Records drawn from a dataset
────────────────

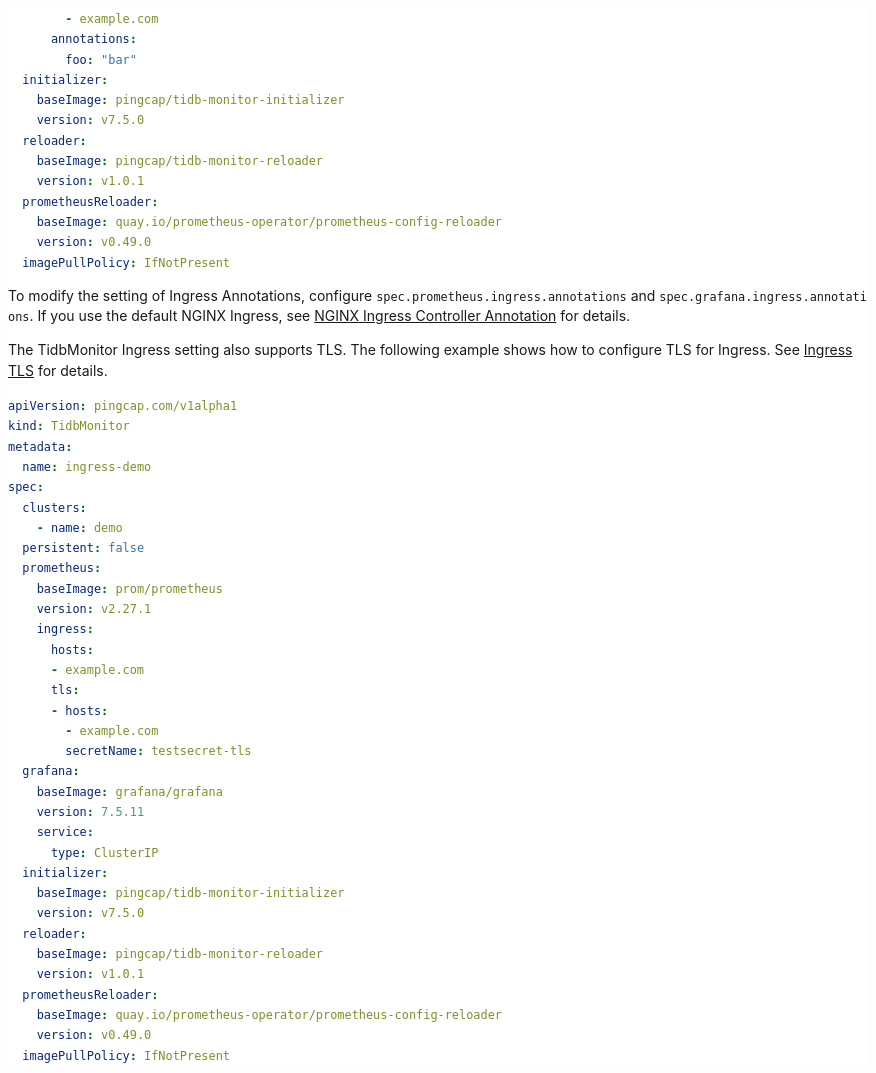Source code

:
 ```yaml
        - example.com
      annotations:
        foo: "bar"
  initializer:
    baseImage: pingcap/tidb-monitor-initializer
    version: v7.5.0
  reloader:
    baseImage: pingcap/tidb-monitor-reloader
    version: v1.0.1
  prometheusReloader:
    baseImage: quay.io/prometheus-operator/prometheus-config-reloader
    version: v0.49.0
  imagePullPolicy: IfNotPresent
```

To modify the setting of Ingress Annotations, configure `spec.prometheus.ingress.annotations` and `spec.grafana.ingress.annotations`. If you use the default NGINX Ingress, see [NGINX Ingress Controller Annotation](https://kubernetes.github.io/ingress-nginx/user-guide/nginx-configuration/annotations/) for details.

The TidbMonitor Ingress setting also supports TLS. The following example shows how to configure TLS for Ingress. See [Ingress TLS](https://kubernetes.io/docs/concepts/services-networking/ingress/#tls) for details.


```yaml
apiVersion: pingcap.com/v1alpha1
kind: TidbMonitor
metadata:
  name: ingress-demo
spec:
  clusters:
    - name: demo
  persistent: false
  prometheus:
    baseImage: prom/prometheus
    version: v2.27.1
    ingress:
      hosts:
      - example.com
      tls:
      - hosts:
        - example.com
        secretName: testsecret-tls
  grafana:
    baseImage: grafana/grafana
    version: 7.5.11
    service:
      type: ClusterIP
  initializer:
    baseImage: pingcap/tidb-monitor-initializer
    version: v7.5.0
  reloader:
    baseImage: pingcap/tidb-monitor-reloader
    version: v1.0.1
  prometheusReloader:
    baseImage: quay.io/prometheus-operator/prometheus-config-reloader
    version: v0.49.0
  imagePullPolicy: IfNotPresent
```
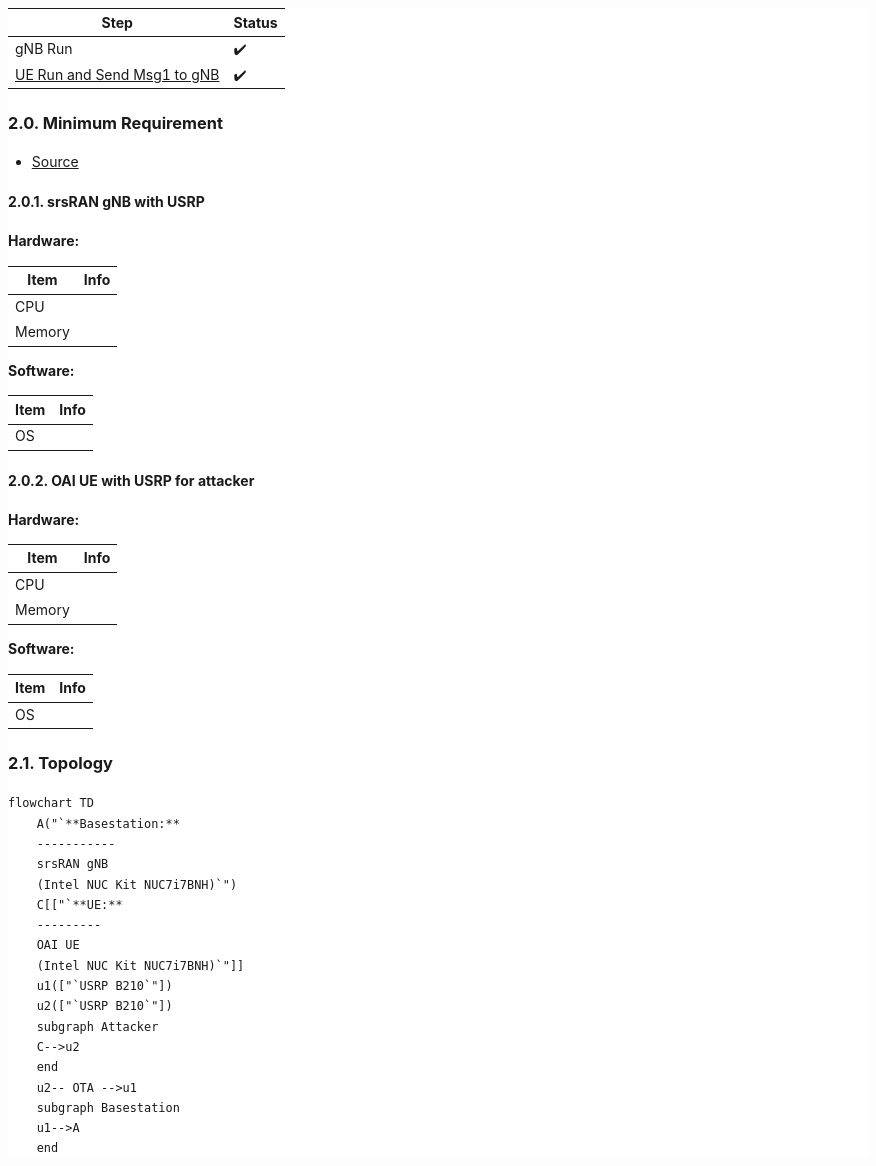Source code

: | Step                        | Status             |
| --------------------------- | ------------------ |
| gNB Run                     | :heavy_check_mark: |
| [UE Run and Send Msg1 to gNB](#2421-initial-run)   | :heavy_check_mark: |

### 2.0. Minimum Requirement

- [Source]()

#### 2.0.1. srsRAN gNB with USRP

<b>Hardware:</b>

| Item   | Info       |
| ------ | ---------- |
| CPU    |  |
| Memory |         |

<b>Software:</b>

| Item | Info            |
| ---- | --------------- |
| OS   |  |

#### 2.0.2. OAI UE with USRP for attacker

<b>Hardware:</b>

| Item   | Info       |
| ------ | ---------- |
| CPU    |  |
| Memory |         |

<b>Software:</b>

| Item | Info            |
| ---- | --------------- |
| OS   |  |

### 2.1. Topology

```mermaid
flowchart TD
    A("`**Basestation:**
    -----------
    srsRAN gNB
    (Intel NUC Kit NUC7i7BNH)`")
    C[["`**UE:**
    ---------
    OAI UE
    (Intel NUC Kit NUC7i7BNH)`"]]
    u1(["`USRP B210`"])
    u2(["`USRP B210`"])
    subgraph Attacker
    C-->u2
    end
    u2-- OTA -->u1
    subgraph Basestation
    u1-->A
    end
```
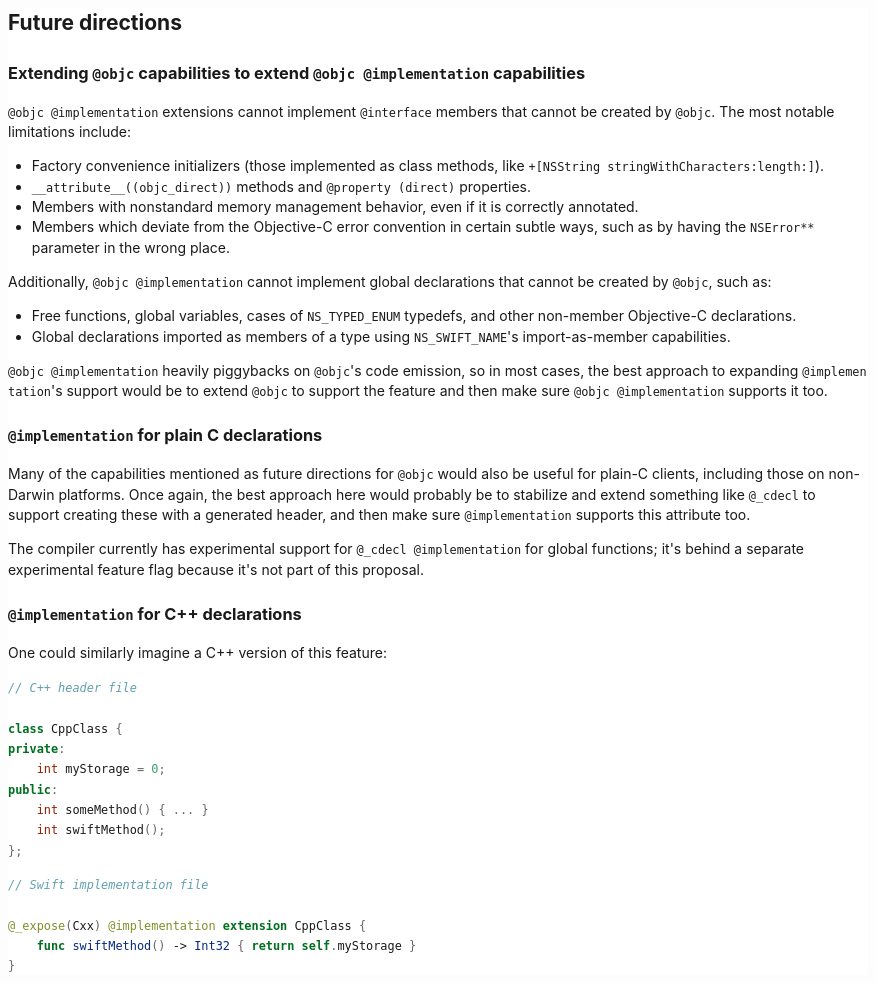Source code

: ## Future directions

### Extending `@objc` capabilities to extend `@objc @implementation` capabilities

`@objc @implementation` extensions cannot implement `@interface` members that cannot be created by `@objc`. The most notable limitations include:

* Factory convenience initializers (those implemented as class methods, like `+[NSString stringWithCharacters:length:]`).
* `__attribute__((objc_direct))` methods and `@property (direct)` properties.
* Members with nonstandard memory management behavior, even if it is correctly annotated.
* Members which deviate from the Objective-C error convention in certain subtle ways, such as by having the `NSError**` parameter in the wrong place.

Additionally, `@objc @implementation` cannot implement global declarations that cannot be created by `@objc`, such as: 

* Free functions, global variables, cases of `NS_TYPED_ENUM` typedefs, and other non-member Objective-C declarations.
* Global declarations imported as members of a type using `NS_SWIFT_NAME`'s import-as-member capabilities.

`@objc @implementation` heavily piggybacks on `@objc`'s code emission, so in most cases, the best approach to expanding `@implementation`'s support would be to extend `@objc` to support the feature and then make sure `@objc @implementation` supports it too.

### `@implementation` for plain C declarations

Many of the capabilities mentioned as future directions for `@objc` would also be useful for plain-C clients, including those on non-Darwin platforms. Once again, the best approach here would probably be to stabilize and extend something like `@_cdecl` to support creating these with a generated header, and then make sure `@implementation` supports this attribute too.

The compiler currently has experimental support for `@_cdecl @implementation` for global functions; it's behind a separate experimental feature flag because it's not part of this proposal.

### `@implementation` for C++ declarations

One could similarly imagine a C++ version of this feature:

```cpp
// C++ header file

class CppClass {
private:
    int myStorage = 0;
public:
    int someMethod() { ... }
    int swiftMethod();
};
```

```swift
// Swift implementation file

@_expose(Cxx) @implementation extension CppClass {
    func swiftMethod() -> Int32 { return self.myStorage }
}
```
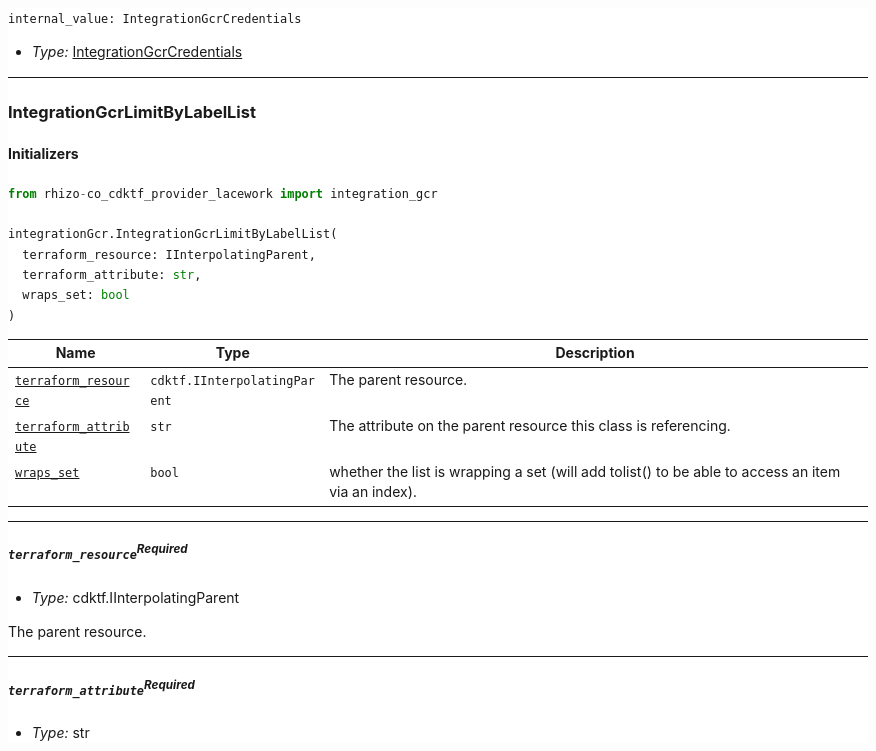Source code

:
 ```python
internal_value: IntegrationGcrCredentials
```

- *Type:* <a href="#rhizo-co-terraform-provider-lacework.integrationGcr.IntegrationGcrCredentials">IntegrationGcrCredentials</a>

---


### IntegrationGcrLimitByLabelList <a name="IntegrationGcrLimitByLabelList" id="rhizo-co-terraform-provider-lacework.integrationGcr.IntegrationGcrLimitByLabelList"></a>

#### Initializers <a name="Initializers" id="rhizo-co-terraform-provider-lacework.integrationGcr.IntegrationGcrLimitByLabelList.Initializer"></a>

```python
from rhizo-co_cdktf_provider_lacework import integration_gcr

integrationGcr.IntegrationGcrLimitByLabelList(
  terraform_resource: IInterpolatingParent,
  terraform_attribute: str,
  wraps_set: bool
)
```

| **Name** | **Type** | **Description** |
| --- | --- | --- |
| <code><a href="#rhizo-co-terraform-provider-lacework.integrationGcr.IntegrationGcrLimitByLabelList.Initializer.parameter.terraformResource">terraform_resource</a></code> | <code>cdktf.IInterpolatingParent</code> | The parent resource. |
| <code><a href="#rhizo-co-terraform-provider-lacework.integrationGcr.IntegrationGcrLimitByLabelList.Initializer.parameter.terraformAttribute">terraform_attribute</a></code> | <code>str</code> | The attribute on the parent resource this class is referencing. |
| <code><a href="#rhizo-co-terraform-provider-lacework.integrationGcr.IntegrationGcrLimitByLabelList.Initializer.parameter.wrapsSet">wraps_set</a></code> | <code>bool</code> | whether the list is wrapping a set (will add tolist() to be able to access an item via an index). |

---

##### `terraform_resource`<sup>Required</sup> <a name="terraform_resource" id="rhizo-co-terraform-provider-lacework.integrationGcr.IntegrationGcrLimitByLabelList.Initializer.parameter.terraformResource"></a>

- *Type:* cdktf.IInterpolatingParent

The parent resource.

---

##### `terraform_attribute`<sup>Required</sup> <a name="terraform_attribute" id="rhizo-co-terraform-provider-lacework.integrationGcr.IntegrationGcrLimitByLabelList.Initializer.parameter.terraformAttribute"></a>

- *Type:* str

────────────────

(What is expected) Spot the lines above that mention "subgraph" and copy them.

(Task solution)
    subgraph Attacker
    subgraph Basestation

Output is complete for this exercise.